Diagnostic imaging research informs the selection, use, and interpretation of imaging tests. The notion that small study effects and publication bias may be widely present yet difficult to detect has the potential to undermine many meta-analyses in diagnostic imaging. The potential of studies to overestimate the diagnostic accuracy of a test owing to this has implications for cost, utilization of imaging, and even patient outcomes by suboptimal choice of imaging test or unnecessary exposure to ionizing radiation.

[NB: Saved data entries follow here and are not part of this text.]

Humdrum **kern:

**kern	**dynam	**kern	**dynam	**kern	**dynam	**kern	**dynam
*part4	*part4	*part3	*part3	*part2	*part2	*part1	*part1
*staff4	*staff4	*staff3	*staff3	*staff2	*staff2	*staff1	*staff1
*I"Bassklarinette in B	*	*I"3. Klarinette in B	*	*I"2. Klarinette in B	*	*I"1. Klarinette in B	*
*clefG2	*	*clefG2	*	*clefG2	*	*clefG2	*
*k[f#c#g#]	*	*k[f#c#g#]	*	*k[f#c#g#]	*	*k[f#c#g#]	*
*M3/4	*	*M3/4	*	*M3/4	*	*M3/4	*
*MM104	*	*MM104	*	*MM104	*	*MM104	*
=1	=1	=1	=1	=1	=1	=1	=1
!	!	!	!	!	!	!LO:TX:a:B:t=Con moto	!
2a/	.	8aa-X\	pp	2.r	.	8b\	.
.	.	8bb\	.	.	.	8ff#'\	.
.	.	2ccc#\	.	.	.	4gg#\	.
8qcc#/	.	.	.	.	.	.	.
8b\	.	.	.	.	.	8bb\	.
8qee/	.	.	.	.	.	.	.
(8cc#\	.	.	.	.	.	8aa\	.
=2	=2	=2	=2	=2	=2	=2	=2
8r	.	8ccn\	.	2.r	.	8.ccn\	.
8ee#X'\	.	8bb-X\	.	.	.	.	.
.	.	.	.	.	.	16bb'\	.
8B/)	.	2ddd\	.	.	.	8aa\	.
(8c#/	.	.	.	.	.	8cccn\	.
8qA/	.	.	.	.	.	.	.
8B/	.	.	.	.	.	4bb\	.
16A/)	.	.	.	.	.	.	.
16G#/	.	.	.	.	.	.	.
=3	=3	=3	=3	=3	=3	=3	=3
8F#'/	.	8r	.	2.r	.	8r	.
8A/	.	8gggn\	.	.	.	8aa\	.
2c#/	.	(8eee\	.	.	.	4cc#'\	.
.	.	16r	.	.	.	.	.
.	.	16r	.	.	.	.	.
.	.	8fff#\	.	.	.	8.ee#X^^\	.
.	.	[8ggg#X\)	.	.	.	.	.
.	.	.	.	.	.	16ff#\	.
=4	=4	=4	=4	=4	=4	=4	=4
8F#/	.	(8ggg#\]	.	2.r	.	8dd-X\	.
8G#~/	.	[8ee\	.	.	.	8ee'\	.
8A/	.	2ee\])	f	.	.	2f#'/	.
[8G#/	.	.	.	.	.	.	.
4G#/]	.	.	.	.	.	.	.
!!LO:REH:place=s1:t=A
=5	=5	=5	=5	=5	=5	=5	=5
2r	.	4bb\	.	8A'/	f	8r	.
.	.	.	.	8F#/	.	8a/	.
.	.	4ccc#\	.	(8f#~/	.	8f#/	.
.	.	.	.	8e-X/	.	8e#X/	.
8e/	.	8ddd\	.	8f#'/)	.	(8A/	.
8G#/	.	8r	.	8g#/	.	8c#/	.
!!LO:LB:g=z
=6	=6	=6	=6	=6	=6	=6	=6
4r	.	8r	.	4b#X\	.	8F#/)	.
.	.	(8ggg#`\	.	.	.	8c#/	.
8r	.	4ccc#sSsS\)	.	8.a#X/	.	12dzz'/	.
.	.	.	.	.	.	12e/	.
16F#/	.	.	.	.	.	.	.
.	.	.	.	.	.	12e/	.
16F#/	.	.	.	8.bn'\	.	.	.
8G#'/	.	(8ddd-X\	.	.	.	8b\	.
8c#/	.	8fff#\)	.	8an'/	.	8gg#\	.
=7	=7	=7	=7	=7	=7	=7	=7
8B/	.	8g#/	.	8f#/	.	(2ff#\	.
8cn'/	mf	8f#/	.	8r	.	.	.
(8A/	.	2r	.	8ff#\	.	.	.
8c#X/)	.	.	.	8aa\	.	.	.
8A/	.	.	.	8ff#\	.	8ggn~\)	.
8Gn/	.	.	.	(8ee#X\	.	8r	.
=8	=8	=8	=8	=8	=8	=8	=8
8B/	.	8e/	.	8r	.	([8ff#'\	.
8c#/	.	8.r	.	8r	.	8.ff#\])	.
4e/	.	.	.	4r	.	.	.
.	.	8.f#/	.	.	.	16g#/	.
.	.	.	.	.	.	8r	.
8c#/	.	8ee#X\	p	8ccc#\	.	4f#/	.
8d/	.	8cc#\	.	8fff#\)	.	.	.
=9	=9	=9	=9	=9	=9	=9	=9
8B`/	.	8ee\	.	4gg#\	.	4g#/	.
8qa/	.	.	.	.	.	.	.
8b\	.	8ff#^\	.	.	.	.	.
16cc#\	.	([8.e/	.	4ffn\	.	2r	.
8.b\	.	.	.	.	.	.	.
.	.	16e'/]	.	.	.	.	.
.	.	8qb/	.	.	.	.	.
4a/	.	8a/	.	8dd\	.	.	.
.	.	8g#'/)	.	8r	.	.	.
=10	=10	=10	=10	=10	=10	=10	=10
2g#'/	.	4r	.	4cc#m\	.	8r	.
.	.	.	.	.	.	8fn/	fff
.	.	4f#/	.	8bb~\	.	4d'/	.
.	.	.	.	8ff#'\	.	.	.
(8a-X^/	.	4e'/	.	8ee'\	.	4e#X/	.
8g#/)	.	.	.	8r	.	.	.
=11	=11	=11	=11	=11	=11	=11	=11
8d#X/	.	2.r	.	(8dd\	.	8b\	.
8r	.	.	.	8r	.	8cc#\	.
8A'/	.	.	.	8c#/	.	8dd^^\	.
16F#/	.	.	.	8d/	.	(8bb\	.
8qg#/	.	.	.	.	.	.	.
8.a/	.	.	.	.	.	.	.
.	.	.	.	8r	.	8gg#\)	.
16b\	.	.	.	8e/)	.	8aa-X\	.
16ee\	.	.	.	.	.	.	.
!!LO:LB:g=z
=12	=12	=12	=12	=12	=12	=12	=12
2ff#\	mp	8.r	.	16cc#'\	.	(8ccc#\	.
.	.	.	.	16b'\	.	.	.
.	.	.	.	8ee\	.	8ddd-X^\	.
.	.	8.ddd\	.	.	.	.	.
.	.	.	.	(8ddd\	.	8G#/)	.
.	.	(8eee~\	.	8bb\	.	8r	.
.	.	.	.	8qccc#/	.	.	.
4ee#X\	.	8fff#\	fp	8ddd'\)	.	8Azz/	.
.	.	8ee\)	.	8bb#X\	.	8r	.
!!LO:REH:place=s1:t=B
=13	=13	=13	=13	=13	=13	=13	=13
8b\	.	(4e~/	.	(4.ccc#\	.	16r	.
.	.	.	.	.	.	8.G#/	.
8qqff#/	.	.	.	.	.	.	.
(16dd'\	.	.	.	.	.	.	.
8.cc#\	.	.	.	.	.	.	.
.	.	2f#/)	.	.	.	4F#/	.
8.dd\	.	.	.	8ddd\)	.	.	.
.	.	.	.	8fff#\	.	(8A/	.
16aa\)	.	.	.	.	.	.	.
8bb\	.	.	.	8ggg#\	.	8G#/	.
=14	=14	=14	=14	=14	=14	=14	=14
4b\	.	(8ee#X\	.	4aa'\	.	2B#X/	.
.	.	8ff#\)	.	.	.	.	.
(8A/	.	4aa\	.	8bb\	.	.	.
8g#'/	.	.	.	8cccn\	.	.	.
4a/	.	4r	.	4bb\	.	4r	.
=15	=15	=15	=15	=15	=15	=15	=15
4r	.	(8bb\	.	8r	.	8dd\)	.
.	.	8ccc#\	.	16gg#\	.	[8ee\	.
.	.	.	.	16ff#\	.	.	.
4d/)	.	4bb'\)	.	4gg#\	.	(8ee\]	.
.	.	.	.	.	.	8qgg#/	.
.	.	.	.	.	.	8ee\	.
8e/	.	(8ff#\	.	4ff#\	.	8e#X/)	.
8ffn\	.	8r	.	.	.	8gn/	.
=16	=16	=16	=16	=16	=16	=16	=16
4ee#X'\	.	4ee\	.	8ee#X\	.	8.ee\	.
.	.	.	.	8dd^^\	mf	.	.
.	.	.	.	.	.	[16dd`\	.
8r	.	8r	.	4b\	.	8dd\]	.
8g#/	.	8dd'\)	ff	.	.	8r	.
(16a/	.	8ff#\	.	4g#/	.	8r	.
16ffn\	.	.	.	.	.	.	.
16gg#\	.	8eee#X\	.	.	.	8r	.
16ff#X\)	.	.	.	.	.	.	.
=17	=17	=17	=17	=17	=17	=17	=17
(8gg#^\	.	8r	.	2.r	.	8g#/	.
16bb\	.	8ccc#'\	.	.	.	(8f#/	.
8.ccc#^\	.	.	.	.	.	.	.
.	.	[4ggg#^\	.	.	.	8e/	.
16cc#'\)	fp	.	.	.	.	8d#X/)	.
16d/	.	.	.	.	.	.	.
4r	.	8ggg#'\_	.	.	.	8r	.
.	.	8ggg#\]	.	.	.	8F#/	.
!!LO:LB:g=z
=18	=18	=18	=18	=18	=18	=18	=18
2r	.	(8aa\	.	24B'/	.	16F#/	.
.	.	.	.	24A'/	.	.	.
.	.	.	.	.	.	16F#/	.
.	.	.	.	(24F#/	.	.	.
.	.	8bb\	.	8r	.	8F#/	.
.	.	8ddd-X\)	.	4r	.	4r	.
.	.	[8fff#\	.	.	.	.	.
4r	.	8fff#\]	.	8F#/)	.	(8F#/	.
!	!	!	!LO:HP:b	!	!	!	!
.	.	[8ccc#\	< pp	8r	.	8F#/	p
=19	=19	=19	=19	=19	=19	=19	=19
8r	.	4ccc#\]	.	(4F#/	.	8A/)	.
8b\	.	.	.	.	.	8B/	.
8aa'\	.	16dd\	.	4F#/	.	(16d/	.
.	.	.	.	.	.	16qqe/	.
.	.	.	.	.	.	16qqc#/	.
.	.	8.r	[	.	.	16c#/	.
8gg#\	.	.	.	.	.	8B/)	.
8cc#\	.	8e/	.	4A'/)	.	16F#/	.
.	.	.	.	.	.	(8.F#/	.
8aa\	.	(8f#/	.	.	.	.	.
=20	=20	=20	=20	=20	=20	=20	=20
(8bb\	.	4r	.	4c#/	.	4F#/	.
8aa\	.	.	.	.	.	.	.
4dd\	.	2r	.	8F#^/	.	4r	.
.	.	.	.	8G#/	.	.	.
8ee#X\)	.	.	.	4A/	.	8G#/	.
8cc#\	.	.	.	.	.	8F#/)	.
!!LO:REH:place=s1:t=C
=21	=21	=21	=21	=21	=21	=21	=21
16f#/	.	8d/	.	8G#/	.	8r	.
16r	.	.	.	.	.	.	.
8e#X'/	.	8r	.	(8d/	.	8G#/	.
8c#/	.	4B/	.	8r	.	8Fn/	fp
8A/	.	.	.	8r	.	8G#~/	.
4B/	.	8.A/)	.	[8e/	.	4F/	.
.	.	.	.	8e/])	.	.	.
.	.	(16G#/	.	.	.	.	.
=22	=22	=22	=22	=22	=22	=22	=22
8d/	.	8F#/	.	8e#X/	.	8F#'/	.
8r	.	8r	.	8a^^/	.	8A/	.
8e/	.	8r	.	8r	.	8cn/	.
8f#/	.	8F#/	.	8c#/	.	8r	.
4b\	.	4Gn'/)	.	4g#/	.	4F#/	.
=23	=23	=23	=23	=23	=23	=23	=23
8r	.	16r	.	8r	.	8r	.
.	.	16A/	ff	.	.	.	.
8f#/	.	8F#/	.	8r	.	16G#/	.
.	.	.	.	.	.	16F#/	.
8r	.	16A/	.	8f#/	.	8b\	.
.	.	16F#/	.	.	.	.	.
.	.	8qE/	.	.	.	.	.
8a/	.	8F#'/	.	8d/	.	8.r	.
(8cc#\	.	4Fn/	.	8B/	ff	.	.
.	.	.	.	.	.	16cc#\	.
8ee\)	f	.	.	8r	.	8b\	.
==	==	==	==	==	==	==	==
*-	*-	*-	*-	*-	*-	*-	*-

To mitigate some of these issues, we suggest that readers and authors be aware that commonly used tests for funnel plot asymmetry often do not have enough power in diagnostic imaging meta-analyses and thus may underestimate or fail to detect the presence of underlying bias.[16] Emphasizing the size and direction of funnel plot asymmetry may be more appropriate for diagnostic test meta-analyses, as opposed to using a threshold for statistical significance.[16] Further research is required to explore the factors that contribute to small study effects (eg, publication bias and heterogeneity), quantify their impact on pooled results at the meta-analysis level, and identify appropriate methods to adequately adjust for their impact.

Limitations

Our study has some limitations. We chose to exclude meta-analyses that included fewer than 10 primary studies (9 were excluded for this reason) and those that did not provide 2 × 2 contingency data (65 were excluded for this reason), resulting in a sample of 31 meta-analyses.[25,26,27,28,29,30,31,32,33,34,35,36,37,38,39,40,41,42,43,44,45,46,47,48,49,50,51,52,53,54,55] Despite this sample size, our results still showed significant evidence for small study effects. Additionally, as zero values were present in the 2 × 2 contingency data, we added 0.5 to all values to enable calculation of DOR.[61,68] This zero correction method is an approximately unbiased estimator of the true OR[62,69] and affects smaller values for DOR more than larger. Consequently, the correction may actually skew the calculation of DOR such that small study effects are actually underestimated.[70] It is difficult to ascertain the extent to which different factors contribute to the small study effects observed in this study.

Conclusions

This meta-analysis of diagnostic imaging accuracy meta-analyses found that small study effects were widely present throughout the literature and likely underestimated at the level of individual meta-analyses. These findings have significant implications on the conduct and interpretation of meta-analyses in the diagnostic imaging literature, as they suggest that diagnostic accuracy estimates presented by many meta-analyses may be gross overestimates.